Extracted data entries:
=====
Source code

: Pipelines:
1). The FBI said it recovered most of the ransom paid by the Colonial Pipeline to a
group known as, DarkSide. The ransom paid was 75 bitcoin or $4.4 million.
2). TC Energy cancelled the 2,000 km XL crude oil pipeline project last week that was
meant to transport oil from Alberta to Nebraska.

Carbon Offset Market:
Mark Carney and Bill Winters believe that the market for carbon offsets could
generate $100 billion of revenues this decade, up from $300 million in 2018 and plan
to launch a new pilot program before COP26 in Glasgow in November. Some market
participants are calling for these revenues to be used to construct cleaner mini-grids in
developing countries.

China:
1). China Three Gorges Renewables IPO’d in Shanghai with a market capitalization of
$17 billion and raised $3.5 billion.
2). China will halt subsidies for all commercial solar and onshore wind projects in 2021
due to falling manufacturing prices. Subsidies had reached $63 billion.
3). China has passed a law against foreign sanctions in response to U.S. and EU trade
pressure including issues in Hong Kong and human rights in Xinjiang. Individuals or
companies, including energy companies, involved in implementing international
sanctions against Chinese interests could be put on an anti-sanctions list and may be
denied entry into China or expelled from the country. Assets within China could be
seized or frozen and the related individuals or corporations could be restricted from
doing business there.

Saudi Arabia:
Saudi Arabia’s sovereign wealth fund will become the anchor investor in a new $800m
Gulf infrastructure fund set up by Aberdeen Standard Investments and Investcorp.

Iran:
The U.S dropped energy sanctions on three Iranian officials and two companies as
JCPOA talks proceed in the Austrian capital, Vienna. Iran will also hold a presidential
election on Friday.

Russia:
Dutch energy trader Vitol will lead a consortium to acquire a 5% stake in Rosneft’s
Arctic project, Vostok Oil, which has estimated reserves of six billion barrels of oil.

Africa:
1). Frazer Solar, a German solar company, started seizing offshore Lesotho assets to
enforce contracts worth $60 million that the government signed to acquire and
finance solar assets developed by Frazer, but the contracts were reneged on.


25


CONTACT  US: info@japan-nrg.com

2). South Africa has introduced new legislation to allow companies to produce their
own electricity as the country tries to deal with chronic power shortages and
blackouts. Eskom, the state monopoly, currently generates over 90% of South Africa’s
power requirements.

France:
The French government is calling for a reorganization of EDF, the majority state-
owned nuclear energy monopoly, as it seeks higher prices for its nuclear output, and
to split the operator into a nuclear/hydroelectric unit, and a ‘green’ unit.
=====
### PROBLEM DESCRIPTION
Count the lines in the entries that contain the string "against", treating uppercase and lowercase as different. Give only the number.

### ANSWER TO THE PROBLEM
2